秦九月拉着三宝的手。

    让三宝在自己旁边坐下来。

    娘俩坐在一张长板凳上。

    秦九月好奇地问他,“我为什么要打你呢?”

    三宝低着头。

    两只手局促的捏在一起,闷闷不乐的小声说,“好像......村里的好多娘都会打自己的孩子,但是从来不会打别人家的孩子,可你从来没有打过我,所以你是不是一直把我当成别人家的孩子?”

    宋秀莲和江麦芽对视一眼。

    江麦芽轻轻地摇了摇头。

    指了指堂屋。

    宋秀莲心神领会,娘俩一前一后的进去堂屋,顺便拉上了看热闹的江谨言,把院子里的空间留给了秦九月和三宝。

    秦九月捏了捏三宝的小手,“为什么这么说?就因为我没有打过你吗?”

    三宝诚实的点点头,“因为所有的小孩都几乎天天挨打。”

    秦九月忍俊不禁,“那是因为他们不乖呀。”

    三宝摇摇头。

    转过小身子,认真的看着秦九月,“不是这样的,不是不乖,因为前几天的时候我和二毛他们一起捉麻雀,我们都从家里偷了粮食,其他的小孩子回家之后都挨打了,只有我没有挨打。”

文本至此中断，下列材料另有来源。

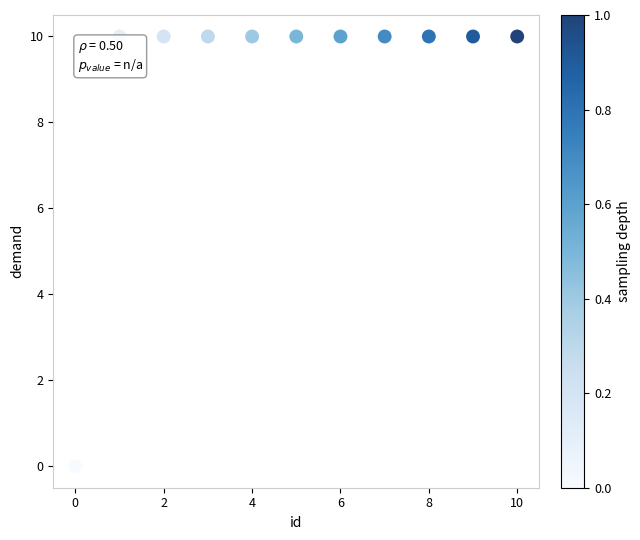

What is the average X value?

5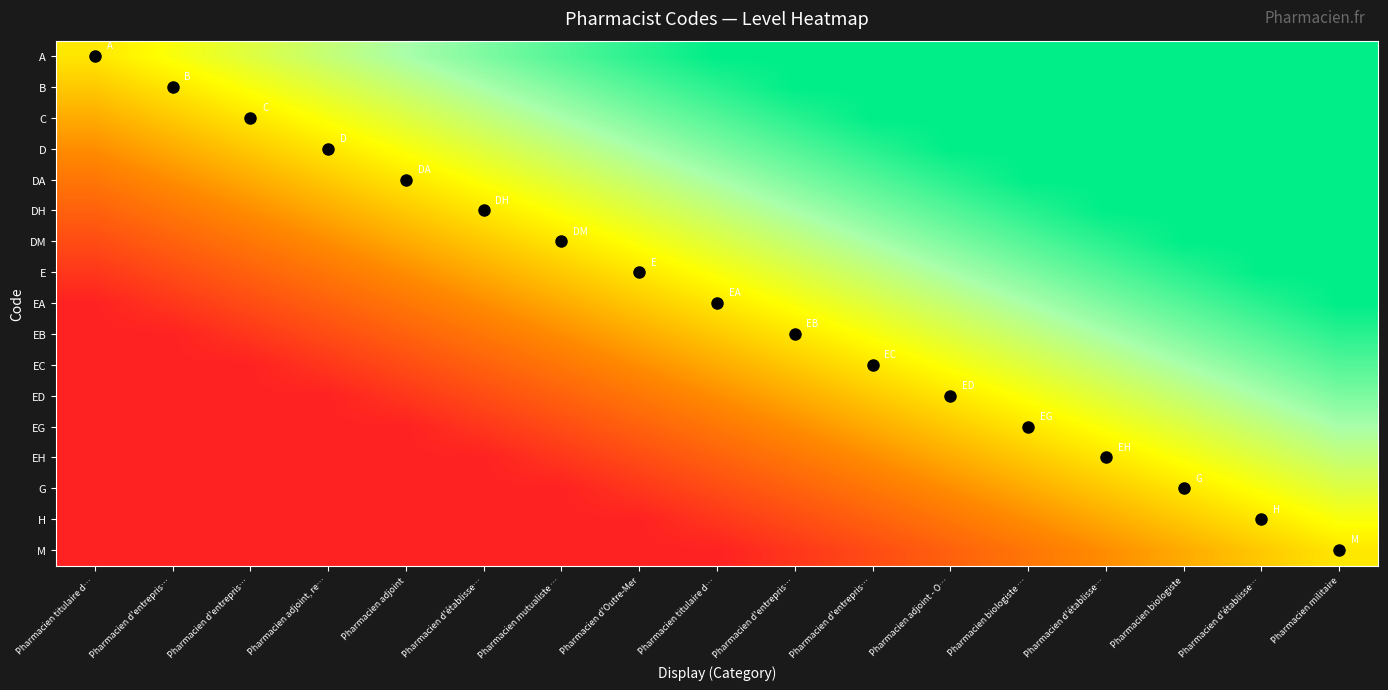

At which category is the sum across all series the highest?

Pharmacien militaire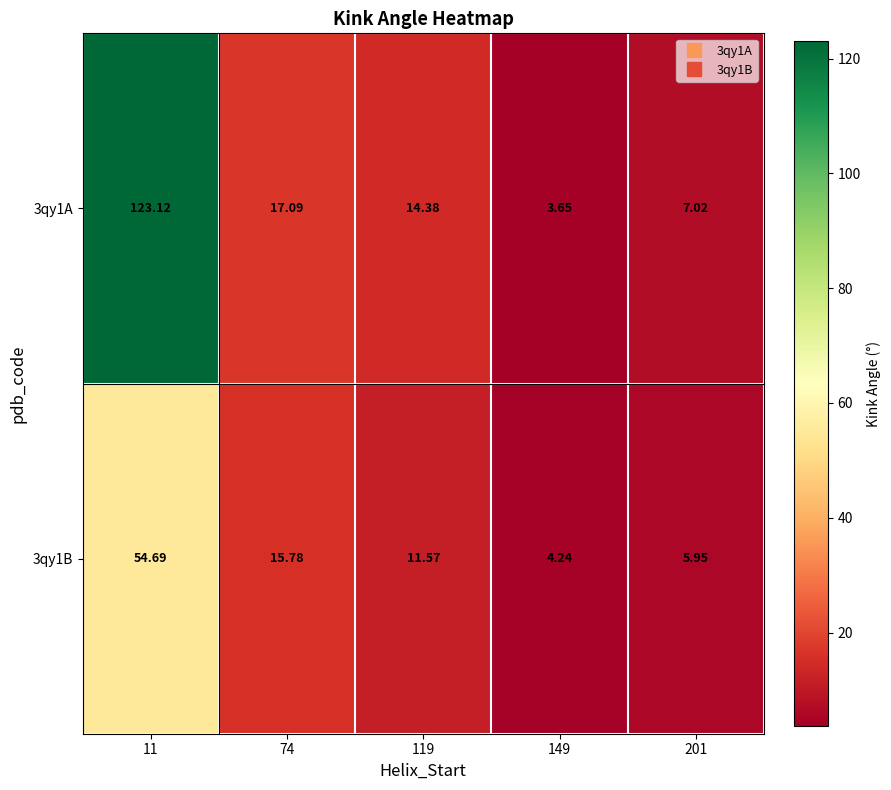

Is the value of 3qy1B at 201 greater than the value of 3qy1A at 201?

No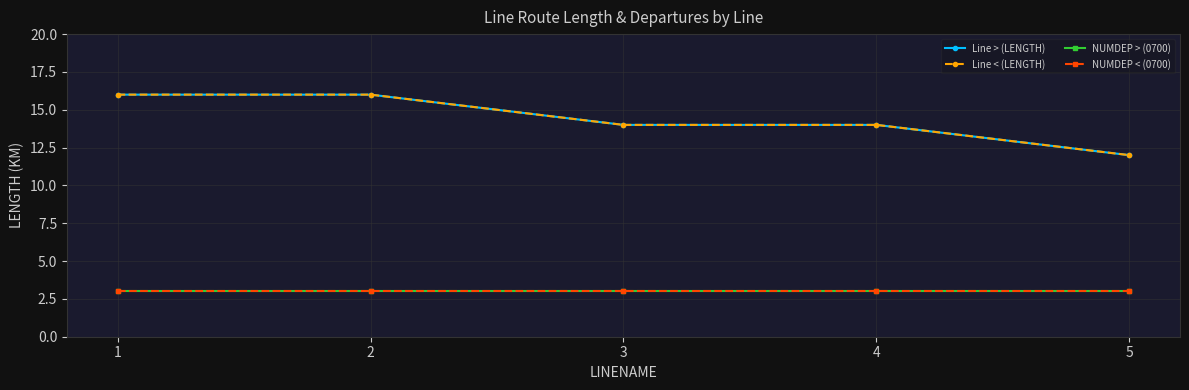

True or false: Line < (LENGTH) has more than 1 points higher than both neighbors.

False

    三宝在努力的和秦九月诠释,他和其他的小孩子做了一样的事情,可是他却没有像其他的小孩子一样挨打。

    秦九月恍然大悟。

    她捏了捏三宝的小耳朵,三宝的耳朵软软的,甚至比小姝儿的还要软。

    宋秀莲一直开玩笑说是三宝将来一定是个怕媳妇儿的耙耳朵。

    秦九月说道,“因为每一个当娘的对于小孩子调皮和闯祸的认知是不同的,这么说你可能听不懂,这样跟你说吧——

    就拿你刚才说的偷粮食来说,其他的娘亲看到的只是偷粮食,她们觉得家里的孩子浪费了粮食,所以才打孩子。

    可是我觉得这是你们做小孩子的可以去玩的游戏,我默认了它的可行性,所以便默认了为了完成这个游戏中途所有的过程,包括用粮食来抓麻雀。”

    三宝似懂非懂,也半信半疑,“真的吗?”

    秦九月拍了拍腿,“再给你举个例子吧,就说小孩子尿裤子,有的爹娘看到孩子尿了裤子,不由分说就会打孩子,可有的爹娘看到孩子尿了裤子,他们想到的只会是孩子不舒服,要赶紧换衣服了。”

    这个例子比刚才说的要通俗易懂了好多。

    三宝一下子就明白了。

    秦九月继续道,“而且,打孩子很累的,大多数的娘亲打完孩子之后还会觉得后悔和愧疚,只是脾气上来了控制不住,既然我能控制住脾气,那我为什么还要打你呢?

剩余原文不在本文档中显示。